Solved – the difference between a Hidden Markov Model and a Mixture Markov Model

hidden markov modelmarkov-process

From what I understand, Hidden Markov Models are those that relate observable and unobservable states, whilst Mixture Markov Models are techniques to cluster sequences according to which Markov model out of a set of them is able to approximate it better.

However, I am having trouble understanding boundaries between both terms. Can I define a Hidden Markov Chain without following the Mixture approach, and conversely, can I have a Mixture Model without considering hidden states?

Thanks for your help!

Best Answer

I am not familiar with what you call mixture Markov models. However, as I say further in this answer, some people call hidden Markov models, dynamical mixture model. It is possible that other people refer to Mixture Markov model then. I would be happy if you could indicate where you have read this term.
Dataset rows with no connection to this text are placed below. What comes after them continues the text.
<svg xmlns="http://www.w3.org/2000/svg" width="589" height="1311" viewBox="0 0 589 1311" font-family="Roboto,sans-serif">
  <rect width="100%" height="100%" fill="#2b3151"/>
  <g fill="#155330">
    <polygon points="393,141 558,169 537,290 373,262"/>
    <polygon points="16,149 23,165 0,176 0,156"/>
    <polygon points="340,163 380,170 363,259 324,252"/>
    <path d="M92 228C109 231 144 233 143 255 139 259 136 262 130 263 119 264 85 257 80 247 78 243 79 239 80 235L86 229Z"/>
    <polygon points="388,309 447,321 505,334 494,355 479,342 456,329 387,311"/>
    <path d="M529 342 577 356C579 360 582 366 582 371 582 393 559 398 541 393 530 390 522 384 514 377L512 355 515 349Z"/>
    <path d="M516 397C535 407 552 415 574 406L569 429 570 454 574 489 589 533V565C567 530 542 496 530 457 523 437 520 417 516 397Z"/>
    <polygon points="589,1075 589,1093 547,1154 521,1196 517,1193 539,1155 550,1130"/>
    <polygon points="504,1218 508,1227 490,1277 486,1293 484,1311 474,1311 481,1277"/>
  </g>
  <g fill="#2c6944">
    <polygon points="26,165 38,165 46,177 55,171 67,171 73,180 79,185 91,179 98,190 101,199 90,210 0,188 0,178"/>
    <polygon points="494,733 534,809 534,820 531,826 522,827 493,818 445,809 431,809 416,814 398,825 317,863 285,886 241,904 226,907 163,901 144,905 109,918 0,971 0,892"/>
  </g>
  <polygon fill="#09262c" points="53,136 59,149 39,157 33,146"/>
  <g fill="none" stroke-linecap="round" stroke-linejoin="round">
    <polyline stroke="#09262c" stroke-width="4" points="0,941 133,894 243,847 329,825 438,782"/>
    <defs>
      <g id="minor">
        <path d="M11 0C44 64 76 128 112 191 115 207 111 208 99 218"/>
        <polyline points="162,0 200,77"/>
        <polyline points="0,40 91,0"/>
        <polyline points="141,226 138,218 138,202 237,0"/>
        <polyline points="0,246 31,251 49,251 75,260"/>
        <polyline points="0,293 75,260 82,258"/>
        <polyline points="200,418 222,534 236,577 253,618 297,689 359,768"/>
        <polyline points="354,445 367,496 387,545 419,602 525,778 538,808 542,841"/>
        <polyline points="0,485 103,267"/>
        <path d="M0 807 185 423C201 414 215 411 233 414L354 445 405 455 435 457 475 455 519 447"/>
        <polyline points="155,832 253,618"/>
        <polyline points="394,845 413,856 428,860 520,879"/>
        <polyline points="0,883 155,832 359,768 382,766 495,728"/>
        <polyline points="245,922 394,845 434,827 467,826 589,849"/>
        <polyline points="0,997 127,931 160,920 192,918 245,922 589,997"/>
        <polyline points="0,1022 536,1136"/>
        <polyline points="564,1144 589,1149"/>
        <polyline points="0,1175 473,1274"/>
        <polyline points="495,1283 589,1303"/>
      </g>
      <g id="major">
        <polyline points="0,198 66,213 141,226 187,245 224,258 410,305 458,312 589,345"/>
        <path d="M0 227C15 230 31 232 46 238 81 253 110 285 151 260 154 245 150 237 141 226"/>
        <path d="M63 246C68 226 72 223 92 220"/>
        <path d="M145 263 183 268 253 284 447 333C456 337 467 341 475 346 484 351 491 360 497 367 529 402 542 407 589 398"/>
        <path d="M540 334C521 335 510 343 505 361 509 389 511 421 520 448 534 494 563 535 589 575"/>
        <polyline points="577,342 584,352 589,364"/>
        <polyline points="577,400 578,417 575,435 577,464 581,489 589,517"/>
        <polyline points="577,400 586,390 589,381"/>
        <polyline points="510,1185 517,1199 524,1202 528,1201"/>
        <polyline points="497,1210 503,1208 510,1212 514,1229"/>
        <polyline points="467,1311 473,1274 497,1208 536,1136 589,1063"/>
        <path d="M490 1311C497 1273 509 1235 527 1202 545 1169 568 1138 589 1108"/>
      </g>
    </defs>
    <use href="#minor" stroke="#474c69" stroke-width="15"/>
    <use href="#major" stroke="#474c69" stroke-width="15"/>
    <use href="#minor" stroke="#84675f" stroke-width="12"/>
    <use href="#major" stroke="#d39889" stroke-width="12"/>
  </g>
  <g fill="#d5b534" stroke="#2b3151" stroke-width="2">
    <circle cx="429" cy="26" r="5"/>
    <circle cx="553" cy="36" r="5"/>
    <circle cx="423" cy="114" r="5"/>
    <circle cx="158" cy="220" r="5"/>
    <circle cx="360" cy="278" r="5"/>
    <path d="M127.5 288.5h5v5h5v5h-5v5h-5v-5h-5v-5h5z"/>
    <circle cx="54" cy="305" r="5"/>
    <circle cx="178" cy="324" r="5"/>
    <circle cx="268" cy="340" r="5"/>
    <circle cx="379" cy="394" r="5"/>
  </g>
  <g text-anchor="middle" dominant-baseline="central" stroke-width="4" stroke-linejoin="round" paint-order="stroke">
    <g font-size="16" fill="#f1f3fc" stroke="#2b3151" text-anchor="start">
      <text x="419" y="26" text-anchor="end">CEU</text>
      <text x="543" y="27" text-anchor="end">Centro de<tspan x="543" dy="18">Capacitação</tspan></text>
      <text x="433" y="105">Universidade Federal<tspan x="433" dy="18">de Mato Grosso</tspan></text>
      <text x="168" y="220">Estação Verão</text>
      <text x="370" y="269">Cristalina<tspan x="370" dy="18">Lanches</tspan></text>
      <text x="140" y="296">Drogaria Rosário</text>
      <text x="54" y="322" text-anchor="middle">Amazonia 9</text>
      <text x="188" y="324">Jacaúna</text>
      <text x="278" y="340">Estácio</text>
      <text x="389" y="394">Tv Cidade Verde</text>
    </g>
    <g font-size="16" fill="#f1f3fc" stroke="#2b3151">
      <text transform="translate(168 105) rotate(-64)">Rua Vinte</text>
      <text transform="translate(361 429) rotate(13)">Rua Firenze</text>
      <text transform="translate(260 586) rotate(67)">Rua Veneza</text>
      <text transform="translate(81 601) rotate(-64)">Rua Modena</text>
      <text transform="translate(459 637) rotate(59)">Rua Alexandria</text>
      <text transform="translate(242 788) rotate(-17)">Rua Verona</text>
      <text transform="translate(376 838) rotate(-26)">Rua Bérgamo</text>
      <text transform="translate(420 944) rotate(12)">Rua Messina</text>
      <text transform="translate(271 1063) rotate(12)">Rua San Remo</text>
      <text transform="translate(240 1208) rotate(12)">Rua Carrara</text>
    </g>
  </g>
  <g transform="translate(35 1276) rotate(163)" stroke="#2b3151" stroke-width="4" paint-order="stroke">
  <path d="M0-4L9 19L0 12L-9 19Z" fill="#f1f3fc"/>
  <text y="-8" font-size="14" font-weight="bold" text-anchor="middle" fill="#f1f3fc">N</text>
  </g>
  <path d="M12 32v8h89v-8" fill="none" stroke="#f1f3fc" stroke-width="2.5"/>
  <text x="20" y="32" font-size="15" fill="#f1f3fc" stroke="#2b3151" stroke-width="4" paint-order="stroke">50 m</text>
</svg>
The previous answer to this question states things that are somewhat inaccurate about the relationship between mixture models and HMMs. What follows aims at clarifying this.
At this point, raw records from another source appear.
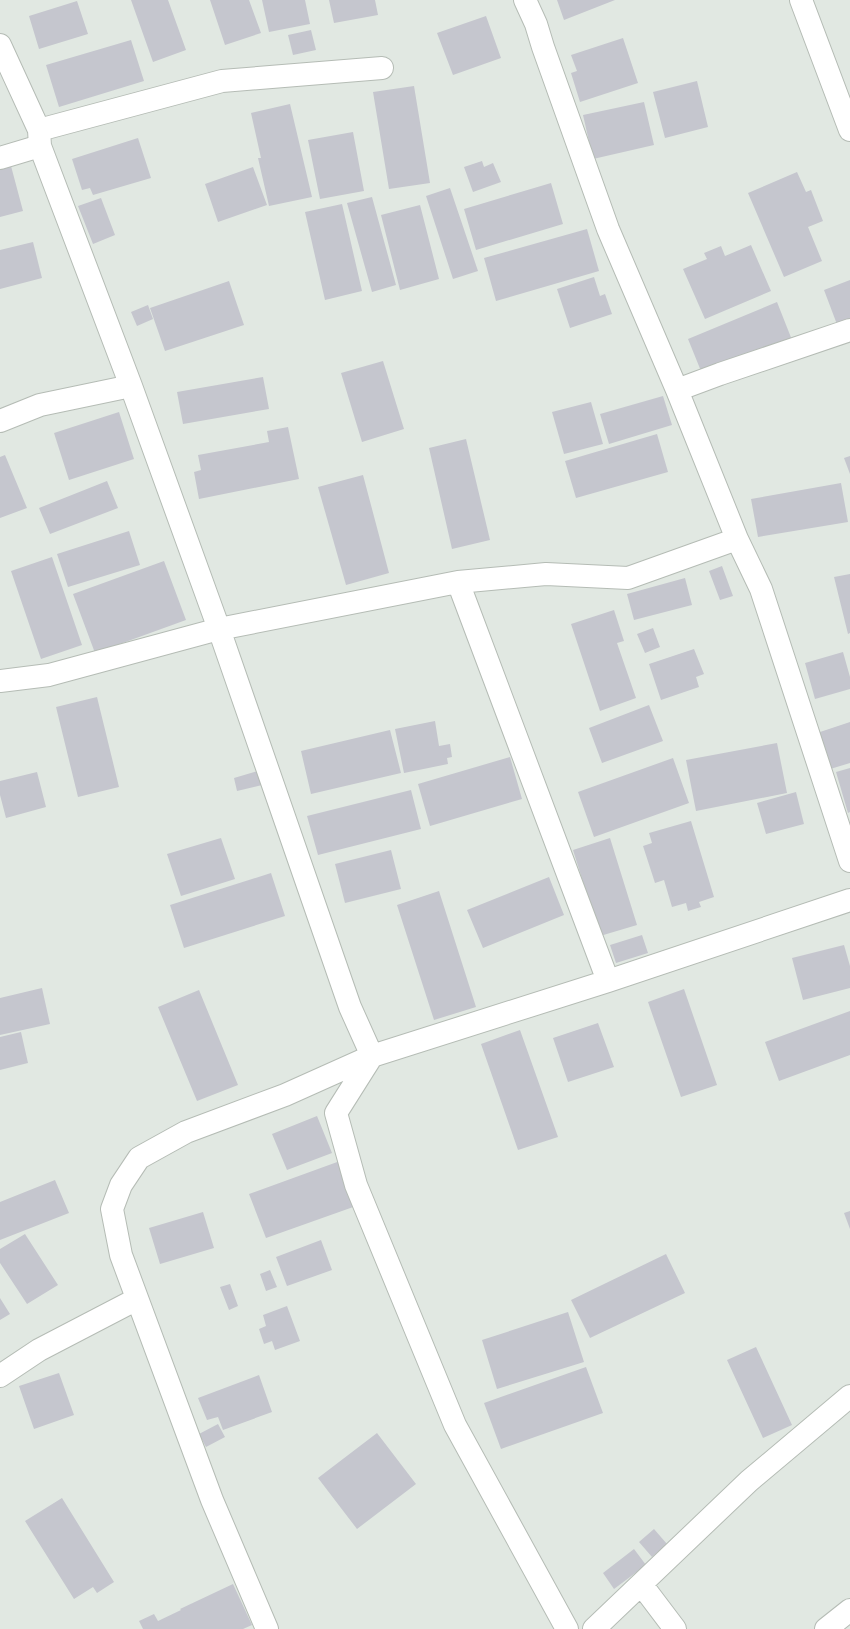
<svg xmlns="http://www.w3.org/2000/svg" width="850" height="1629" viewBox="0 0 850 1629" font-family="Arial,sans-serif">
  <rect width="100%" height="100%" fill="#e1e8e2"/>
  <path fill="#c5c6ce" d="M 131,0 L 168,0 L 186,50 L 153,62 Z
    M 210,0 L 249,0 L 261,33 L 225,45 Z
    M 262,0 L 305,0 L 310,24 L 269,32 Z
    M 329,0 L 375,0 L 378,15 L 334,23 Z
    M 557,0 L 615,0 L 564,20 Z
    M 77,1 L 88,34 L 39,49 L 29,16 Z
    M 486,16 L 501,58 L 453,75 L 437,33 Z
    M 311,30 L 316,50 L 293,55 L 288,35 Z
    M 623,38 L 638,83 L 580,102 L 571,73 L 577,71 L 571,55 Z
    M 131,40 L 144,81 L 59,107 L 46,65 Z
    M 697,81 L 708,127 L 665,138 L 653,92 Z
    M 414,86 L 430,183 L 389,189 L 373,92 Z
    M 644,102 L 654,145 L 593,159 L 583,115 Z
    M 290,104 L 312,197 L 269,206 L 258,158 L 261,158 L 251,113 Z
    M 353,132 L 364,191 L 320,199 L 308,140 Z
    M 138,138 L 151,178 L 93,195 L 90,188 L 82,190 L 72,159 Z
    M 482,161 L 484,167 L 493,163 L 501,182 L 473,192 L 464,167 Z
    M 11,166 L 23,211 L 0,217 L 0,169 Z
    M 253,167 L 267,205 L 218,222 L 205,184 Z
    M 797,172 L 806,192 L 811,190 L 823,221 L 808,227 L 822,261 L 784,277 L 748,193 Z
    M 551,183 L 563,224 L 476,250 L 464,209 Z
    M 450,188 L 478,271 L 453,279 L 426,196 Z
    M 372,197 L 396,285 L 372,292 L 347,203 Z
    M 101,198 L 115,235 L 93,244 L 78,206 Z
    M 342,204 L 362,291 L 325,300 L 305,212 Z
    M 420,205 L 439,279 L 400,290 L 381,215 Z
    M 587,229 L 599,271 L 496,301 L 484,258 Z
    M 33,242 L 42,278 L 0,289 L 0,250 Z
    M 751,245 L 771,291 L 705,319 L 683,269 L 707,259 L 704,253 L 721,246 L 725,256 Z
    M 594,277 L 600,296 L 605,294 L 612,314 L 570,328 L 557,289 Z
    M 850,280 L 850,322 L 838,327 L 824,290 Z
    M 229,281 L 244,325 L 165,351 L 150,308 Z
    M 777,302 L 792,340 L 703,376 L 688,339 Z
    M 148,305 L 153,319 L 137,326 L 131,312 Z
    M 383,361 L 404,429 L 362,442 L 341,373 Z
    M 263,377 L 269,409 L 183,424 L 177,392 Z
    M 663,396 L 672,425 L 609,444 L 600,414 Z
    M 591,402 L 603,444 L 564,454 L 552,412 Z
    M 119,412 L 134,459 L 69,480 L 54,433 Z
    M 288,427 L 299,479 L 199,499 L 194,472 L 201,470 L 198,455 L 269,442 L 267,431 Z
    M 657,434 L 668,472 L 576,498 L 565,461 Z
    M 466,439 L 490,540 L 452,549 L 429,448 Z
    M 5,455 L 27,508 L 0,518 L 0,457 Z
    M 850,456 L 850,474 L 844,458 Z
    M 363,475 L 389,573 L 346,585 L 318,487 Z
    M 107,481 L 118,508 L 50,534 L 39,508 Z
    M 841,483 L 848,522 L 758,537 L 751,499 Z
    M 129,531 L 140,565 L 68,587 L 57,554 Z
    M 52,557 L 82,645 L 41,659 L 11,571 Z
    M 164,561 L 186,620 L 95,653 L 73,594 Z
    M 722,566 L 733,596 L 720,600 L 709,571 Z
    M 850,574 L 850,633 L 848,634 L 834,577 Z
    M 685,578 L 692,605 L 634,620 L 627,594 Z
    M 614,610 L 624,641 L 617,643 L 636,698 L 600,711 L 571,624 Z
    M 653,628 L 660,647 L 645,653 L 637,634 Z
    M 694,649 L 704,674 L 696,677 L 699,687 L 661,700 L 649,664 Z
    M 843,652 L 850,677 L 850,689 L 815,699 L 805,663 Z
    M 97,697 L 119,787 L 78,797 L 56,707 Z
    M 649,705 L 663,741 L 602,763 L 589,728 Z
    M 435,721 L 439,746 L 450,744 L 452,757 L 447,758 L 448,764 L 404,773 L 395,729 Z
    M 850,722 L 850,763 L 827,770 L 814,734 Z
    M 390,730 L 401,773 L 311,794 L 301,751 Z
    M 777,743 L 787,793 L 696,811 L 686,760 Z
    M 510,757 L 522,799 L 430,826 L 418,784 Z
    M 673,758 L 689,803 L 594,837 L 578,792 Z
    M 850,768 L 850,812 L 848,813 L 836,772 Z
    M 258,771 L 262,785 L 237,791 L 234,778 Z
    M 37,772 L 46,807 L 6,818 L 0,795 L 0,781 Z
    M 411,790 L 421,829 L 318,855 L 307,816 Z
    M 796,792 L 804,824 L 766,834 L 757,803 Z
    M 691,821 L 714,897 L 699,902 L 701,907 L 688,911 L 686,903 L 672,907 L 664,880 L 655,883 L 643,846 L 652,843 L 649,833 Z
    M 221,838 L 235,879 L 181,896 L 167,854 Z
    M 610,838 L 637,925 L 600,936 L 573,850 Z
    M 391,850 L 401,889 L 345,903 L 335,864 Z
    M 271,873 L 285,916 L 184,948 L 170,905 Z
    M 549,877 L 564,915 L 483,948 L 467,910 Z
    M 439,891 L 476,1007 L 434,1020 L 397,905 Z
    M 642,935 L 648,953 L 616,963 L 610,945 Z
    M 844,945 L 850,966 L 850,988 L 803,1000 L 792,958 Z
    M 42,988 L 50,1024 L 0,1035 L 0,998 Z
    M 684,989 L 717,1085 L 681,1097 L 648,1002 Z
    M 199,990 L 238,1085 L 197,1101 L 158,1007 Z
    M 850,1011 L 850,1055 L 779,1081 L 765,1042 Z
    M 598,1023 L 614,1067 L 568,1082 L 553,1038 Z
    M 520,1030 L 558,1137 L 518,1150 L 481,1044 Z
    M 21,1032 L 28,1063 L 0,1070 L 0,1037 Z
    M 317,1116 L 332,1153 L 287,1170 L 272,1134 Z
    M 340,1161 L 356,1206 L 266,1238 L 249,1194 Z
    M 55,1180 L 69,1213 L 0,1240 L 0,1202 Z
    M 850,1211 L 850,1229 L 844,1213 Z
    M 203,1212 L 214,1248 L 160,1264 L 149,1228 Z
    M 25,1234 L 58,1285 L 27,1304 L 0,1263 L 0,1249 Z
    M 321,1240 L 332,1270 L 287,1286 L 276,1257 Z
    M 666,1254 L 685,1293 L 590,1338 L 571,1300 Z
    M 270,1270 L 277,1287 L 266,1291 L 260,1274 Z
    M 230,1284 L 238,1306 L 229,1310 L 220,1287 Z
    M 0,1298 L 10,1314 L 0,1320 Z
    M 287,1306 L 300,1341 L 275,1350 L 272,1341 L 264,1344 L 259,1329 L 266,1326 L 263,1315 Z
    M 568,1312 L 584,1362 L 497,1389 L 482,1340 Z
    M 756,1347 L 792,1425 L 763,1438 L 727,1360 Z
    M 586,1367 L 603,1413 L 501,1449 L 484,1403 Z
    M 59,1373 L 74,1415 L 34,1429 L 19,1386 Z
    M 259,1375 L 272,1412 L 223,1430 L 218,1417 L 207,1420 L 198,1398 Z
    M 218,1424 L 225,1437 L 206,1447 L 199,1434 Z
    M 377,1433 L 416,1484 L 357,1529 L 318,1478 Z
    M 62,1498 L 114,1582 L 97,1593 L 93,1587 L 74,1599 L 25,1521 Z
    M 654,1529 L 667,1544 L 652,1557 L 639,1542 Z
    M 634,1549 L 646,1565 L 614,1589 L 603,1573 Z
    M 233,1584 L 252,1625 L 243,1629 L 143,1629 L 139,1621 L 154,1614 L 158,1621 L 181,1610 L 180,1609 Z"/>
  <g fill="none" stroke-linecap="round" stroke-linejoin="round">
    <g stroke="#b5bcb5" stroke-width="24">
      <path id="minor" d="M 525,0 L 536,24 L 543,47 L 608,229 L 677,390
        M 801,0 L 850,130
        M 0,45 L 39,130 L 40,146 L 131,386 L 219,629 L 350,1007 L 372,1056 L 336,1113 L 356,1185 L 455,1425 L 567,1629
        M 39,130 L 222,81 L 382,68
        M 0,158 L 40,146
        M 0,421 L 40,405 L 131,386
        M 737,539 L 677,390 L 720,374 L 850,330
        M 458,582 L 608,981
        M 0,681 L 49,675 L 219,629 L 458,582 L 546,574 L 628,578 L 737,539 L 761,589 L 850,861
        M 0,1376 L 39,1350 L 137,1299
        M 641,1584 L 675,1629
        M 267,1629 L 212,1500 L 121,1255 L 112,1209 L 121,1185 L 139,1158 L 186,1132 L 285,1095 L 372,1056 L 608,981 L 850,900
        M 594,1629 L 749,1481 L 850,1396
        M 826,1629 L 850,1610"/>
    </g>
    <use href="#minor" stroke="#fff" stroke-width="22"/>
  </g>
</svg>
Mixtures models are simply a weighted sum of probability distributions, nothing more:

$P(X|\theta) = \sum_{i=1}^M w_i p_i(X|\theta_i)$, with $\sum_{i=1}^M w_i = 1$

$M$ is the number of components in the mixture. A random variable can follow a mixture model the same way it follows a probability distribution.

Hidden Markov models (HMM) are far more sophisticated models and mixture models can be a part of these models.

A HMM is based on a Markov Chain of states (said hidden states). It does not model a random variable but a time series (an ordered sequence of values, multidimensional or not). Each state of the Markov chain is associated with a probability distribution that can also be a mixture of distribution (here is the only point where the 2 concepts connect!)

At time $t=0$ a state is drawn from an initial probability mass function. The observation at time $t_0$ is assumed to follow (or to have been generated) by the probability distribution (or mixture depending on the case) associated to this drawn state. At time $t=1$, the system enters a new hidden state that is drawn from a transition matrix and the same procedure is repeated.

Hidden Markov models are sometimes called Dynamical Mixture Models (as in this technical report) because, when states are associated to mixtures of probability distributions, they can somehow be seen as a mixture model that dynamically changes over time. However, these changes are modeled via a transition matrix and are fully part of what a HMM is.

Opposite to what is said in the other answer, an HMM can be without mixture with any number of states (and even an infinite number of states). An HMM with a unique state is basically a mixture model, and if that mixture model has only 1 component, it is a simple probability distribution.